* **ASSIGNMENT**
For the entries below, print exactly the lines between the line holding "Accept-Encoding: gzip, deflate" and the line holding "x-wily-info: Clear guid=879009360AD3356514E4CC0F221523E4", inclusive, and nothing else.

[Items listed in a dataset]

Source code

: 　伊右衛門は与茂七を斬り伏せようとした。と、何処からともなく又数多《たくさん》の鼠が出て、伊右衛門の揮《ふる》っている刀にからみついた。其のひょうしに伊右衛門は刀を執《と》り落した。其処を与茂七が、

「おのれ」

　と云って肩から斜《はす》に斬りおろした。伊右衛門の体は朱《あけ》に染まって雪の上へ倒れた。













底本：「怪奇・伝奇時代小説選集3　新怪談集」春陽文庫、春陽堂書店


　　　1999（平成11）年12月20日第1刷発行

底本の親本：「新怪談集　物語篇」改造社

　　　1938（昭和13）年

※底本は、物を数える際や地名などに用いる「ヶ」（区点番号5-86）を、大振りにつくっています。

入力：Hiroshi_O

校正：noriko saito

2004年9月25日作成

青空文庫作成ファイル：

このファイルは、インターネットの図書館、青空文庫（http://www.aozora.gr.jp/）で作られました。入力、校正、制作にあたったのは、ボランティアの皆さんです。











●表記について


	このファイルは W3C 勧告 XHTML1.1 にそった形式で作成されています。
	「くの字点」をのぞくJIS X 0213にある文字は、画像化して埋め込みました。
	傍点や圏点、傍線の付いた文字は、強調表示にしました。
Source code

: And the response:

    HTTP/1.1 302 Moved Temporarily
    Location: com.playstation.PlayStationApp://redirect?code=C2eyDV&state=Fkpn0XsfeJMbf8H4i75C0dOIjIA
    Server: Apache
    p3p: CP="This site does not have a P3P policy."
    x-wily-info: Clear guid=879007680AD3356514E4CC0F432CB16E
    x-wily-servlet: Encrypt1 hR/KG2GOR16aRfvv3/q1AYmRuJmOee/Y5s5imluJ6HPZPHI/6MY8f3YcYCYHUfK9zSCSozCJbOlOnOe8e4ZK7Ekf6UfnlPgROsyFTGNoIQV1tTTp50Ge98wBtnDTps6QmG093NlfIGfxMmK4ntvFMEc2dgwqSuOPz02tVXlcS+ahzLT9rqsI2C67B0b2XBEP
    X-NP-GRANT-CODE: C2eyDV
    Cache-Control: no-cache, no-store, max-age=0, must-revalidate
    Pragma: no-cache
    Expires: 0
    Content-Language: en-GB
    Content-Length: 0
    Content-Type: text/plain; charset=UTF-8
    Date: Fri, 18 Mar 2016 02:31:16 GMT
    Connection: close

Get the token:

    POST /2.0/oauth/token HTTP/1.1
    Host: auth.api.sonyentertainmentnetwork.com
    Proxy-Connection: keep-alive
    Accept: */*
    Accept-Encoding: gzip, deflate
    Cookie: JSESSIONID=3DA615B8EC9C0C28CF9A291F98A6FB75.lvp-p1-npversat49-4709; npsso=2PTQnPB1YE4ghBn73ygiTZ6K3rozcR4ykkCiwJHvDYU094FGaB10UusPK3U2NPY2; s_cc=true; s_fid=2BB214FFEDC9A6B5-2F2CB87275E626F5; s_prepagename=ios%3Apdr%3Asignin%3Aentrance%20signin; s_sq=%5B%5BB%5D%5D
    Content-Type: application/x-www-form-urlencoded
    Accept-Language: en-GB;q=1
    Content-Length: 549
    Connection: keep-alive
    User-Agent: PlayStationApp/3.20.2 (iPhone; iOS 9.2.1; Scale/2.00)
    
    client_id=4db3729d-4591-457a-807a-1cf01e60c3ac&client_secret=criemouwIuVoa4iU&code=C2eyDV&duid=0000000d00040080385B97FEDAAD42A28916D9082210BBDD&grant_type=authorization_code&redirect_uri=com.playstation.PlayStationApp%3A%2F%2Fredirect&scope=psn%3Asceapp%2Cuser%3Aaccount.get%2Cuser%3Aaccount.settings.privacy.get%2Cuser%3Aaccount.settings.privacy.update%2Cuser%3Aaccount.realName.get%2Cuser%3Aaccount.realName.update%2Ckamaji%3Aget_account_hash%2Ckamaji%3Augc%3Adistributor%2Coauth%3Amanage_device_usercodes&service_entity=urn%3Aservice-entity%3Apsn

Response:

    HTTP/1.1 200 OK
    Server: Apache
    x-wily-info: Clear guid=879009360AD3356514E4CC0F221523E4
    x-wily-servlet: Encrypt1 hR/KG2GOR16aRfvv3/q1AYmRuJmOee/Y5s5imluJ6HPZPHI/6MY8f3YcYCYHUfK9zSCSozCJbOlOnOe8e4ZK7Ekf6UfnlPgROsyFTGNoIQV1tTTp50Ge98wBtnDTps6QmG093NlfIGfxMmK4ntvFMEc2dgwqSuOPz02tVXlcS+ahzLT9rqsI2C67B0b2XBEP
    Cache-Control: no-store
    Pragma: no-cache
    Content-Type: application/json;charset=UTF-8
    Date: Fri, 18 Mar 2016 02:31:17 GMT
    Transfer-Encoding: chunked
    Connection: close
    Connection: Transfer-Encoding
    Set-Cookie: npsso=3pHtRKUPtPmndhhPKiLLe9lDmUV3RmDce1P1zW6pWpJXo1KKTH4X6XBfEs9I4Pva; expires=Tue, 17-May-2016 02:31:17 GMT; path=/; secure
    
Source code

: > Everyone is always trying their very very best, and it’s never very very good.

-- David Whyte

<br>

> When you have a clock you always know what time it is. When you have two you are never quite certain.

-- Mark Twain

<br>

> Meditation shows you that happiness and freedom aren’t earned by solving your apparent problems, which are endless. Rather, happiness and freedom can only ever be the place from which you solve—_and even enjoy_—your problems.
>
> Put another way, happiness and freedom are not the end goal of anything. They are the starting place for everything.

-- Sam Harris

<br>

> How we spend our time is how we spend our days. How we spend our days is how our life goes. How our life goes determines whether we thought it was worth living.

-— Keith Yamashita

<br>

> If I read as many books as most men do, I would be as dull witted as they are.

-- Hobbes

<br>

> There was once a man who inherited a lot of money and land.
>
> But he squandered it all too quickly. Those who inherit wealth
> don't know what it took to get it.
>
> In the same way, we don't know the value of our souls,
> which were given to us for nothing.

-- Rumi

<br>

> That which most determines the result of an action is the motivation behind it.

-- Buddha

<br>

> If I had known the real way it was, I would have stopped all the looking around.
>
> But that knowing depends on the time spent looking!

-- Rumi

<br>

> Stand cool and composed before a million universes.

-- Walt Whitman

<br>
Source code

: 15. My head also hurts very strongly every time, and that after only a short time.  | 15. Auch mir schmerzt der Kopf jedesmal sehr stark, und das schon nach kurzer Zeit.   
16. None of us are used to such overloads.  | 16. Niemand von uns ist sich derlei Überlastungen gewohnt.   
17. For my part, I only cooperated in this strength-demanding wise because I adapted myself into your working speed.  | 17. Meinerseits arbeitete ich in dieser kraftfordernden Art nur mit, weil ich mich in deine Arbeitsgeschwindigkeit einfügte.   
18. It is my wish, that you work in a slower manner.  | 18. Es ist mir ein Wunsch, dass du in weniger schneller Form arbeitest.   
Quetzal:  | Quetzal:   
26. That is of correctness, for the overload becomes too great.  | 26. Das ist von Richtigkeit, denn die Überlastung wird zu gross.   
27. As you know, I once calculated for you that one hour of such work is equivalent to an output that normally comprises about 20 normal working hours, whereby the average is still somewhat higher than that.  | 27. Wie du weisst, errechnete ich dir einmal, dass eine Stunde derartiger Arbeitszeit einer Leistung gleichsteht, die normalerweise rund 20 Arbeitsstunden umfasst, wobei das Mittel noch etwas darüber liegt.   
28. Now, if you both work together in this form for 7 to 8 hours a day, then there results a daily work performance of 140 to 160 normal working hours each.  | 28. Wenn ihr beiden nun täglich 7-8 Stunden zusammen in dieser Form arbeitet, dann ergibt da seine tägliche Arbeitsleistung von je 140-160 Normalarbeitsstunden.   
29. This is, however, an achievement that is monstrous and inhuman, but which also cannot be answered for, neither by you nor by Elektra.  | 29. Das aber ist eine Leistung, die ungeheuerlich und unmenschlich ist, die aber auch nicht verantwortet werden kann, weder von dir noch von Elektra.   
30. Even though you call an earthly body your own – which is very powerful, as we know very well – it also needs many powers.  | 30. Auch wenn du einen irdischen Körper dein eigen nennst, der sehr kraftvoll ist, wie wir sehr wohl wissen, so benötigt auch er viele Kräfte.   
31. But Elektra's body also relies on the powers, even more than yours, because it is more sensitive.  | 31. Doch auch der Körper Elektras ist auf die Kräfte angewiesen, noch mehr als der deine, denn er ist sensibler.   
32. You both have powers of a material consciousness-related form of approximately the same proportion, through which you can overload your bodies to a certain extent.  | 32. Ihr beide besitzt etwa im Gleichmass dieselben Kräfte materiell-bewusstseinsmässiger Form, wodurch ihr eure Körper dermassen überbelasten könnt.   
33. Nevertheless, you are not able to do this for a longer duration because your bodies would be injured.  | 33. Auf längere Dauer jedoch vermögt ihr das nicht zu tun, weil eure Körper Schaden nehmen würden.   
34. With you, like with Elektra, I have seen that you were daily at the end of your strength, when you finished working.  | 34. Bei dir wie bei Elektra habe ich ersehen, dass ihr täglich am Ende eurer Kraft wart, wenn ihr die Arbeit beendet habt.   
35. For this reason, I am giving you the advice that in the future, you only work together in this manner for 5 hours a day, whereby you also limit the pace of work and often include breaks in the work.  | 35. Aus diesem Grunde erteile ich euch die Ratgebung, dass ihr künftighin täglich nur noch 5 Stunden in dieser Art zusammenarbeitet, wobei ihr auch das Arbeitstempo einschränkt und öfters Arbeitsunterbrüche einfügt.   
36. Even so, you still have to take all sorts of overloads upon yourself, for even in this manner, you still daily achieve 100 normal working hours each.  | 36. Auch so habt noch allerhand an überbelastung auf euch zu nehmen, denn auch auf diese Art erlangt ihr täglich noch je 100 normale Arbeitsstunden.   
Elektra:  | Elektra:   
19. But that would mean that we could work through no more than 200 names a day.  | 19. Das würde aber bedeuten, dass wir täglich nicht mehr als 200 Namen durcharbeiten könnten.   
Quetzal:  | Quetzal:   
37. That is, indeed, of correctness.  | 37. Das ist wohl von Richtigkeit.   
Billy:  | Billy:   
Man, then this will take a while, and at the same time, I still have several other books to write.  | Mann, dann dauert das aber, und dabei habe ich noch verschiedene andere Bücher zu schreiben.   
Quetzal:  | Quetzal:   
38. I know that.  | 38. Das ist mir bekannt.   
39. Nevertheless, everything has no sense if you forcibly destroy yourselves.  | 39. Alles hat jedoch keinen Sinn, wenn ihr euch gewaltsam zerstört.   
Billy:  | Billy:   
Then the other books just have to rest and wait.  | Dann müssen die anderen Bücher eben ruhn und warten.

* **RESULT OF THIS EXERCISE**
    Accept-Encoding: gzip, deflate
    Cookie: JSESSIONID=3DA615B8EC9C0C28CF9A291F98A6FB75.lvp-p1-npversat49-4709; npsso=2PTQnPB1YE4ghBn73ygiTZ6K3rozcR4ykkCiwJHvDYU094FGaB10UusPK3U2NPY2; s_cc=true; s_fid=2BB214FFEDC9A6B5-2F2CB87275E626F5; s_prepagename=ios%3Apdr%3Asignin%3Aentrance%20signin; s_sq=%5B%5BB%5D%5D
    Content-Type: application/x-www-form-urlencoded
    Accept-Language: en-GB;q=1
    Content-Length: 549
    Connection: keep-alive
    User-Agent: PlayStationApp/3.20.2 (iPhone; iOS 9.2.1; Scale/2.00)
    
    client_id=4db3729d-4591-457a-807a-1cf01e60c3ac&client_secret=criemouwIuVoa4iU&code=C2eyDV&duid=0000000d00040080385B97FEDAAD42A28916D9082210BBDD&grant_type=authorization_code&redirect_uri=com.playstation.PlayStationApp%3A%2F%2Fredirect&scope=psn%3Asceapp%2Cuser%3Aaccount.get%2Cuser%3Aaccount.settings.privacy.get%2Cuser%3Aaccount.settings.privacy.update%2Cuser%3Aaccount.realName.get%2Cuser%3Aaccount.realName.update%2Ckamaji%3Aget_account_hash%2Ckamaji%3Augc%3Adistributor%2Coauth%3Amanage_device_usercodes&service_entity=urn%3Aservice-entity%3Apsn

Response:

    HTTP/1.1 200 OK
    Server: Apache
    x-wily-info: Clear guid=879009360AD3356514E4CC0F221523E4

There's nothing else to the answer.